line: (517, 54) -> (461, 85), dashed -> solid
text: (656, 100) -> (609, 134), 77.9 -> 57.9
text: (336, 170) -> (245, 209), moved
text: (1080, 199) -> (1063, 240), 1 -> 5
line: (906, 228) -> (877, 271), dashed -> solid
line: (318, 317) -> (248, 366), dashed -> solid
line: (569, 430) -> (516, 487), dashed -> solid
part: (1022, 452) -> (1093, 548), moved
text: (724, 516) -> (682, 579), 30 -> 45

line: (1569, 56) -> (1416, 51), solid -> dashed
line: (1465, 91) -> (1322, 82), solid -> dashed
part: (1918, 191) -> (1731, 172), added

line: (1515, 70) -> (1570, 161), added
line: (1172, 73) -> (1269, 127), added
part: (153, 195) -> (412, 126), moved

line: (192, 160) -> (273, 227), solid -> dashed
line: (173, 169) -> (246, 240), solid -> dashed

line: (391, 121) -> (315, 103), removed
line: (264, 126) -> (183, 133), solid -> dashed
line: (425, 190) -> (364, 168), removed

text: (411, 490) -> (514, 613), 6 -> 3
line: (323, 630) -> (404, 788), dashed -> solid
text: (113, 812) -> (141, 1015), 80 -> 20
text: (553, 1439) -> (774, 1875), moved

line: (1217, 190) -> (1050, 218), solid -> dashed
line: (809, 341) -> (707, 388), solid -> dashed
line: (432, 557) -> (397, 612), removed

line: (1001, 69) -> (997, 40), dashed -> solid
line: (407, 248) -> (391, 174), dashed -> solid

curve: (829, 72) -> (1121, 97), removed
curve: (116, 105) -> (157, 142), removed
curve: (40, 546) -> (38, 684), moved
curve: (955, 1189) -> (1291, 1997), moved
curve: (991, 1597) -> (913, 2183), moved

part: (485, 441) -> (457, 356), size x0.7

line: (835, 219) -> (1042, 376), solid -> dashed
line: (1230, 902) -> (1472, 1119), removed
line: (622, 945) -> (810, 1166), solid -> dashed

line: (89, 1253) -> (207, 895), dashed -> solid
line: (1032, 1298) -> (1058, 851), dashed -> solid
#####
» Your objective:
Check each line in the records for the word "text" and say how many have it, with nothing else.

» Result below:
7